TASKS TO COMPLETE —
1. In the article on the principle of legality, translate this sentence into Spanish: "An Englishman might be punished for a breach of the law; however, he can be punished for nothing else."
2. According to the article on the principle of legality, which article of the Constitution provides every person with the right of life and personal liberty?

======== PAGE TEXT

‘Nullum crimen sine lege, nulla poena sine lege’- A Principle of Legality
Author: Aniket Pandey
Under the Constitution, Article 21 provides every person with the right of life and personal liberty, however, this basic freedom is endangered when such a person gets accused of any criminal offense. Now since as per the Constitution no individual shall be deprived of his life or personal liberty other than through a procedure stated by the law. Therefore, it becomes imperative to safeguard his personal life and liberty. Now, in order to do the same, we have an important principle of legality based on the legal maxim, ‘nullum crimen sine lege, nulla poena sine lege’ (no penalty without a law) which basically says that in the absence of pre-determined legislation, no-body must be punished. This allows the citizens to anticipate when a particular action would be punishable, further to act accordingly with the laws given to such act or omission. The given legal maxim conveys certain rules which are as follows, non-retrospection of laws, strict construction of penal statutes, the importance of certainty in legislation, and lastly, meaning and significance of accessibility of law. This paper aims to thoroughly discuss these rules putting emphasis upon Article 20(1) of the Constitution which prohibits the application of ex-post facto laws, verdicts pronounced by certain judges and lastly certain negative and positive critical remarks upon the principle legal maxim.
Brief: Meaning of the maxim, ‘nullum crimen sine lege, nulla poena sine lege’: –
Dicey wrote, Englishmen are ruled by law, and by law alone. An Englishman might be punished for a breach of the law; however, he can be punished for nothing else. This is backed by the reason that the person accused of an offence is put at risk of his life and liberty. It is important that he must beforehand ascertain that how he stands with relation to Criminal Law. Else, to punish him for breach of that law is severe cruelty. Not only England, but this security is almost common in all civilised legal systems across the world, including India. One such principle of legality is ‘nullum crimen sine lege, nulla poena sine lege’, which simply means that except in accordance with the defined predetermined law, there can be no crime or punishment. It is essential that a punishment is ensued on a breach of law, as the same in its all form is a loss of rights consequent on a breach of law. Further, when this quality essential to punishment is lost, the same degenerates into an arbitrary act of violence giving out bad social effects.
The maxim, ‘nullum crimen sine lege, nulla poena sine lege’ conveys the following four different rules, namely:
- Penal Laws cannot be retrospective.

================
======== RECORD EXCERPTS

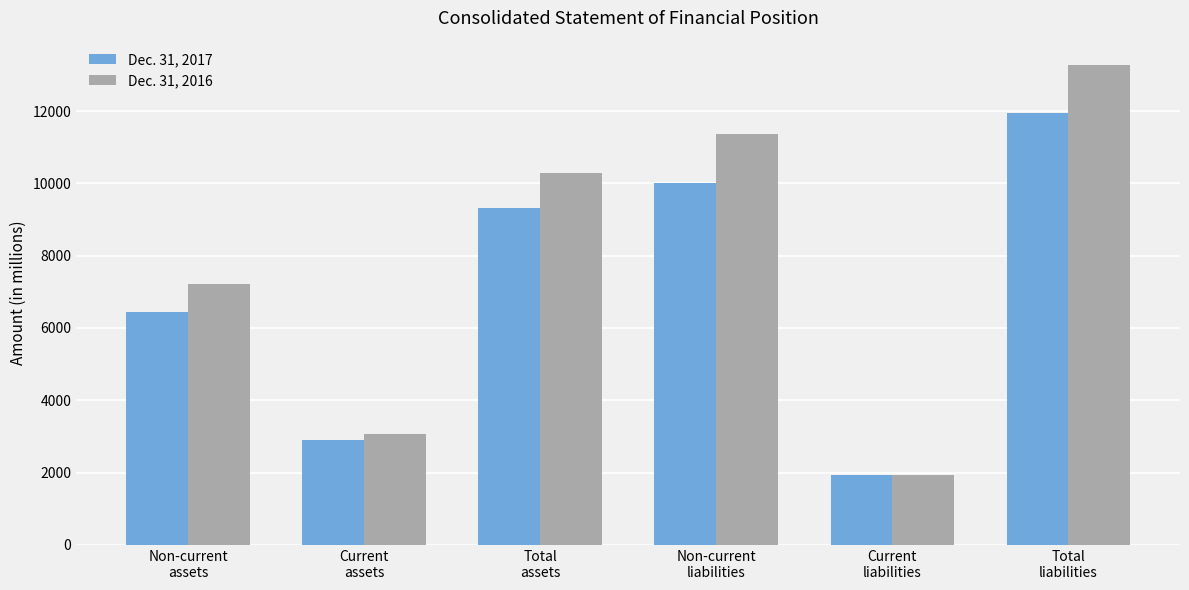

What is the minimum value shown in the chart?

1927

================
======== RECORD EXCERPTS

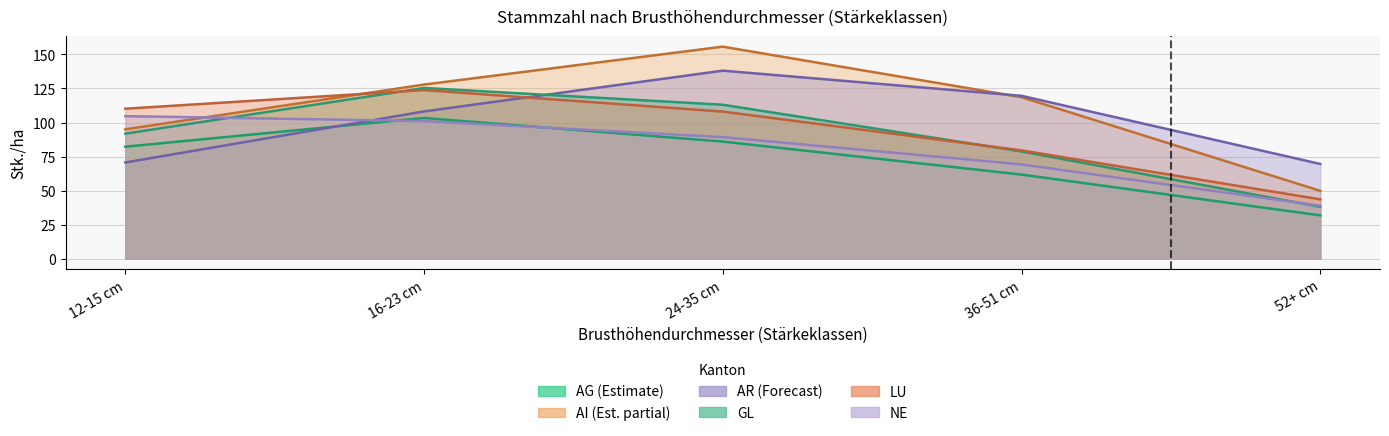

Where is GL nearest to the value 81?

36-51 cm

================

ANSWERS FOR THE TASKS —
1. Un inglés podría ser castigado por una infracción de la ley; sin embargo, no puede ser castigado por nada más.

2. Article 21.